Reflection and Paraphrasing

There is a range of skills counselors can use to contribute to a therapeutic alliance. Both reflecting and paraphrasing are supported by active listening and prove the counselor's attentiveness (Knapp, 2007). I believe all of the micro-skills, especially active listening, enable the most significant part of the counselor's job, which is empathy. Bogner, Horrocks, Lanni Manley, and Denig (2012) refer to empathy as "a deeper comprehension of the subjective world of clients" (p. 3). Because paraphrasing and reflecting are both components, or perhaps symptomatic, of active listening, these also contribute to the ability to empathize with clients.

Bogner et al. (2012) also found that empathy in the therapeutic alliance plays a pivotal role in the clients' ability to resolve problems because of the subjective experience created by the counselor's empathy. I propose that the empathetic relationship removes (for the client) some of the constraints of fear and aloneness created by challenges that may initially appear insurmountable. Once the client is free to think and feel without those constraints, perhaps finding resolve is more readily available.
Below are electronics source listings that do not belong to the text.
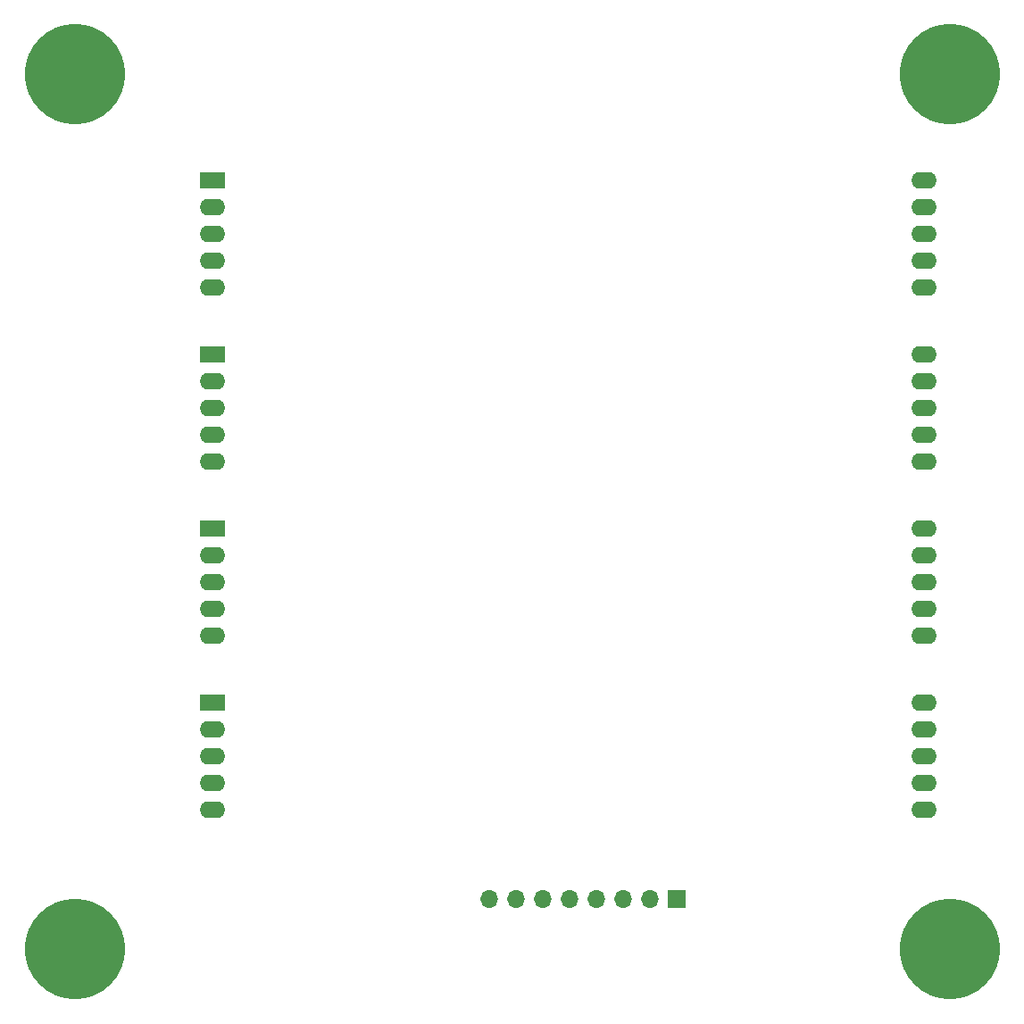
<source format=gbr>
%TF.GenerationSoftware,KiCad,Pcbnew,(6.0.1)*%
%TF.CreationDate,2022-06-12T20:44:29-04:00*%
%TF.ProjectId,MAX7219X4,4d415837-3231-4395-9834-2e6b69636164,1*%
%TF.SameCoordinates,Original*%
%TF.FileFunction,Soldermask,Bot*%
%TF.FilePolarity,Negative*%
%FSLAX46Y46*%
G04 Gerber Fmt 4.6, Leading zero omitted, Abs format (unit mm)*
G04 Created by KiCad (PCBNEW (6.0.1)) date 2022-06-12 20:44:29*
%MOMM*%
%LPD*%
G01*
G04 APERTURE LIST*
%ADD10R,2.400000X1.600000*%
%ADD11O,2.400000X1.600000*%
%ADD12R,1.700000X1.700000*%
%ADD13O,1.700000X1.700000*%
%ADD14C,9.525000*%
G04 APERTURE END LIST*
D10*
%TO.C,BRD4*%
X74045000Y-43025000D03*
D11*
X74045000Y-45565000D03*
X74045000Y-48105000D03*
X74045000Y-50645000D03*
X74045000Y-53185000D03*
X141545000Y-53225000D03*
X141545000Y-50685000D03*
X141545000Y-48145000D03*
X141545000Y-45605000D03*
X141545000Y-43065000D03*
%TD*%
D10*
%TO.C,BRD1*%
X74045000Y-92555000D03*
D11*
X74045000Y-95095000D03*
X74045000Y-97635000D03*
X74045000Y-100175000D03*
X74045000Y-102715000D03*
X141545000Y-102755000D03*
X141545000Y-100215000D03*
X141545000Y-97675000D03*
X141545000Y-95135000D03*
X141545000Y-92595000D03*
%TD*%
D12*
%TO.C,J1*%
X118110000Y-111195000D03*
D13*
X115570000Y-111195000D03*
X113030000Y-111195000D03*
X110490000Y-111195000D03*
X107950000Y-111195000D03*
X105410000Y-111195000D03*
X102870000Y-111195000D03*
X100330000Y-111195000D03*
%TD*%
D14*
%TO.C,MTG4*%
X144000000Y-33000000D03*
%TD*%
%TO.C,MTG1*%
X61000000Y-116000000D03*
%TD*%
D10*
%TO.C,BRD3*%
X74045000Y-59535000D03*
D11*
X74045000Y-62075000D03*
X74045000Y-64615000D03*
X74045000Y-67155000D03*
X74045000Y-69695000D03*
X141545000Y-69735000D03*
X141545000Y-67195000D03*
X141545000Y-64655000D03*
X141545000Y-62115000D03*
X141545000Y-59575000D03*
%TD*%
D14*
%TO.C,MTG2*%
X144000000Y-116000000D03*
%TD*%
D10*
%TO.C,BRD2*%
X74045000Y-76045000D03*
D11*
X74045000Y-78585000D03*
X74045000Y-81125000D03*
X74045000Y-83665000D03*
X74045000Y-86205000D03*
X141545000Y-86245000D03*
X141545000Y-83705000D03*
X141545000Y-81165000D03*
X141545000Y-78625000D03*
X141545000Y-76085000D03*
%TD*%
D14*
%TO.C,MTG3*%
X61000000Y-33000000D03*
%TD*%
M02*

</source>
The bottom line seems to be that micro-skills are fundamental building blocks for counselors. I liken it to revisiting my golf swing: when in doubt, I return to the driving range. As a counselor, the appropriate delivery of micro-skills will always be central to supporting my ability to empathize with my clients, which may, in essence, empower them to find the answers they seek.

Bogner, R. G., Horrocks, S. L., Lanni Manley, E. J., & Denig, S. J. (2012). Educating Counselors: A Constructivist Approach to the Development of Core Counseling Skills. International Journal of Business & Social Science, 3(2), 1-8.

Knapp, H. (2007). Therapeutic communication: Developing professional skills. Los Angeles: Sage Publications.